Using the ruse of wanting to assure that everyone who votes is eligible to vote, several state legislatures controlled by Republicans are introducing strict voter identification laws requiring the show of a photo. This requirement may seem innocuous, but its purpose is to suppress voting among racial and ethnic minorities, especially Hispanics and blacks, and other groups who tend to vote Democratic.
It is voter suppression redux.
Having come of age during the 1960s in the South, I am familiar with the relationship between voting and disenfranchisement. I knew that the right to vote, along with actually casting a ballot, was essential to full citizenship.
In 1963, during the height of the voting rights movement, Donald R. Matthews and James W. Prothro, professors at the University of North Carolina, wrote a prescient assessment of blacks and the vote in an article for the American Political Science Review: "The vote is widely considered the Southern Negro's most important weapon in his struggle for full citizenship and social and economic equality. It is argued that 'political rights pave the way for all others.' Once Negroes in the South vote in substantial numbers, white politicians will prove responsive to the desires of the Negro community. Also, federal action on voting will be met with less resistance from the white South — and Southerners in Congress — than action involving schools, jobs, or housing."
As a child, I did not know any blacks who voted. We could not vote. I recognized an ugly irony up close: Several of my relatives who had served as Marines and soldiers during World War II and the Korean conflict could not vote after returning to U.S. soil. They were not alone. More than 500,000 blacks fought, and many died, as members of racially segregated units during World War II. More than 600,000 served during the Korean conflict. Many died.
To keep blacks out of voting booths back then, whites used practices that included poll taxes, proof of residency, physical intimidation and even murder. The most effective tool, though, was the literacy test.
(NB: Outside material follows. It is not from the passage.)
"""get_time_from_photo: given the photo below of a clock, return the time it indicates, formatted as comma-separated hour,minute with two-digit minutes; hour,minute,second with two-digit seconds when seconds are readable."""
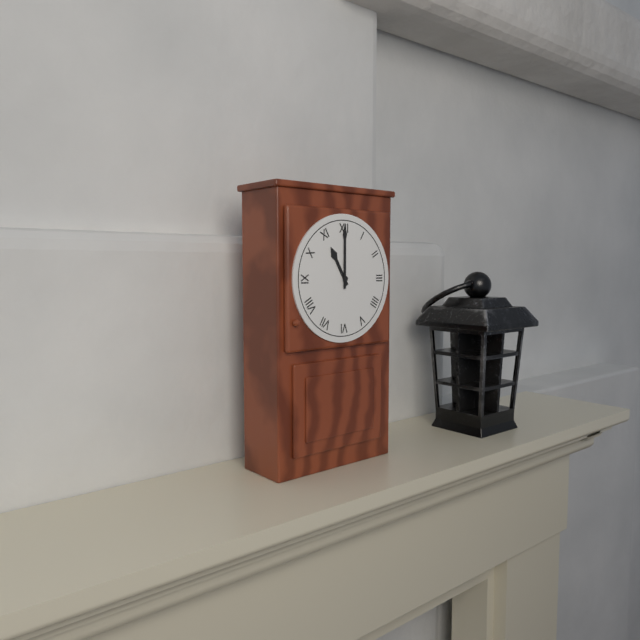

In 1964, during my first college summer break, I joined the Southern Christian Leadership Conference and traveled throughout the South with fellow students as a volunteer for the federally endorsed Voter Education Project.
Our job was to help register black voters. We had our clients memorize as much of their state constitutions as they could. We would drive the brave ones downtown where white registrars would ask constitution-related questions. Even many highly educated white citizens could not answer these questions. Of course, whites did not have to take the tests. Even after quoting entire sections of the constitutions verbatim, most blacks were deemed illiterate and were rejected.
But that was the easy part. Many blacks who tried to register were fired, evicted from their homes and forced off land they sharecropped. We students faced intimidation from mobs, public officials and law enforcement. We were arrested and beaten. Many of our offices were burned. A few times, we were shot at.
In some towns, we were warned to be outside the city limits by sundown. These places were appropriately named "sundown towns." In one Mississippi town, a sign read: "NIGGERS! Don't Let the Sun Set on Your Behinds in This Town." Being smart college kids, we were gone long before sunset.
My scariest experience came in Alabama, when a sheriff's deputy and a mob raided the tables we had set under a magnolia tree on an all-black college campus. The deputy massaged his holstered pistol as he cursed and hurled epithets. Every man in the mob carried either a baseball bat or an ax handle.
The mob battered our tables and chairs and ripped up our documents. Our leader was clubbed to the ground when he protested. We put him in the bed of our pickup and drove to a black church where we hid until the next morning.
Our next stop was Selma.
I was a changed young man after returning to college that fall. I had learned that the vote was a right brave people would die for. I learned, too, that taking away the vote is the most effective way to disenfranchise entire groups.